[STATED TASK 1]
In the forum thread on buying a banner, change "wholesale" to "bulk" and write out everything from "A local sign shop can" down to "for different mediums." with that one change.

[EXTRACTED TEXT]

** Start **

# where to buy a banner



## silverbolt

I am selling my shirts at an event at the end of the month. I want to buy one of those vinal banners, but I don't want to overpay. Any suggestions? It would be nice if I could get my business cards through the same company as well.
Thanks,
Desiree


----------



## Rodney

> I want to buy one of those vinal banners, but I don't want to overpay. Any suggestions?


Kinkos sells them I believe, or you could check your local yellowpages for "sign companies".

There are also lots of members in the forums here who can create signs with their vinyl cutters, so if you wanted to do business with a forum member, you could post your job request in our classifieds area.

There's a long list of business card places in this thread:
http://www.t-shirtforums.com/t-shirt-tag-relabeling-finishing/t12583.html


----------



## BRC

A local sign shop can probably compete pricewise on the banner, because we get wholesale pricing. But for business cards most pay retail for the paper and can't compete with the professional printers who buy it at wholesale prices. I find it isn't always best to do the one stop shopping for different mediums.


----------



## COEDS

i would try a local sign shop, you might pass a card to them and you could to work for them. Also welcome to the forums Terry It's nice to have you. .......JB


----------



## badalou

Wellington House - your source for Stahls' and sign vinyl products IS WHERE i GET MINE 2 X 5 IS $7.50


----------



## SandyM114

Can someone give me an idea of how to price a vinyl banner? Is there a standard formula say like for 2 color vinyl lettering? Do you charge by the size of the lettering, or the length of the banner, maybe? Sandy


----------



## Reddawgs

you can start by using Sign Business Free Sign Price Calculators it is kind of close to my pricing.


----------



## SandyM114

Thanks for the link to the pricing calculator for banners. Sandy


----------



## EXTouch

The fastsigns people around here are pretty reasonable. Maybe there is one in your area.


----------



## jmcgurren

I saw this post and wanted to share my opinion on where to get vinyl banners for cheap and good quality. I recently ordered 2 vinyl banners from http://www.esigns.com/vinyl-banners/ and the design I had composed for the banners was pretty detailed. I was sort of wondering if they would print crisp or have blurred edges. When I recieved the banners they looked perfect. The quality is great and the design looked exactly how it did on my computer monitor.. color match and everything. They also come with metal round rivets built into the corners and top/bottom so they can be hung easily and durably. I just had a table set up at an MMA fighting event for my company and I put the large banner 2 X 8 up behind my table and the 2 X 6 one I hung across the front of my table. It definitely got me the attention I was hoping for. The two banners together also cost me under $100 and arrived quickly.


----------



## WearMagic

jakprints.com

Good prices


----------



## tomcjensen

GotPrint.com

Has full color printed 2x4' banners for $16


----------



## Guy H

universalimageing.com is amazing they are on the higher end of things but have amazing quality
and will not let you down, we use them for our tradeshow banners and what not


----------



## TeesForChange

overnightprints.com has great pricing and they do both banners and business cards, as well as other marketing materials that you may need. good luck!


----------

** End **

[INPUT DATA]
** Start **

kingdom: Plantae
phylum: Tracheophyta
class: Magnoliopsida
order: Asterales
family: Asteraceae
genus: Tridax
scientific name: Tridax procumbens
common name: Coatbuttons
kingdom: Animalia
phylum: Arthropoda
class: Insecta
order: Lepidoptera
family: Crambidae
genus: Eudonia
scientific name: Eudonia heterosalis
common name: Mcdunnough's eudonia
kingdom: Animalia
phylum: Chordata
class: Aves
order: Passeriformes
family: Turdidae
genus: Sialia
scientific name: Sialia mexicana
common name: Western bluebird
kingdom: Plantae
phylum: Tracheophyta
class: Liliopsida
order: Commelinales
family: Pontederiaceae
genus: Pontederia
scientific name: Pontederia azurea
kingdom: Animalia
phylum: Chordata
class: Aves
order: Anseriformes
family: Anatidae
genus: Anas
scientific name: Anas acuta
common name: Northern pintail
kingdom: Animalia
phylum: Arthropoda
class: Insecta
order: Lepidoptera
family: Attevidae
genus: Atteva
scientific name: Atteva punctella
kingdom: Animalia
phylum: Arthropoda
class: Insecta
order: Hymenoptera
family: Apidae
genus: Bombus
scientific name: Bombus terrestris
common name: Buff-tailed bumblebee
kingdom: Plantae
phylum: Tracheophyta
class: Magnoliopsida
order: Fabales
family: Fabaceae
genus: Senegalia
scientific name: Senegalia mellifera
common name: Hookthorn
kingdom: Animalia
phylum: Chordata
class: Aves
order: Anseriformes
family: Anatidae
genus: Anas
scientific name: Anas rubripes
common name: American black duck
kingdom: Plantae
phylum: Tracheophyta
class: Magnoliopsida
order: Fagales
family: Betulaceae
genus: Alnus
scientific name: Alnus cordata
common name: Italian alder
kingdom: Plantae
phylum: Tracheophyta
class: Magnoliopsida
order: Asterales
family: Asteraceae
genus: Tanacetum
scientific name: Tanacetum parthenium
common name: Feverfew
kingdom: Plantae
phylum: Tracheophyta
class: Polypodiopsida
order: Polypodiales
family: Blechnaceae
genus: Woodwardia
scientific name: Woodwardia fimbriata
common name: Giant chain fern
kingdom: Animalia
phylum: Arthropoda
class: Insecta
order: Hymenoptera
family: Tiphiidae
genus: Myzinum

** End **

[STATED TASK 2]
Retype the rows, everything from the line containing "common name: Giant chain fern" down to the final row, with both ends included.

[FINAL ANSWER 1]
A local sign shop can probably compete pricewise on the banner, because we get bulk pricing. But for business cards most pay retail for the paper and can't compete with the professional printers who buy it at bulk prices. I find it isn't always best to do the one stop shopping for different mediums.

[FINAL ANSWER 2]
common name: Giant chain fern
kingdom: Animalia
phylum: Arthropoda
class: Insecta
order: Hymenoptera
family: Tiphiidae
genus: Myzinum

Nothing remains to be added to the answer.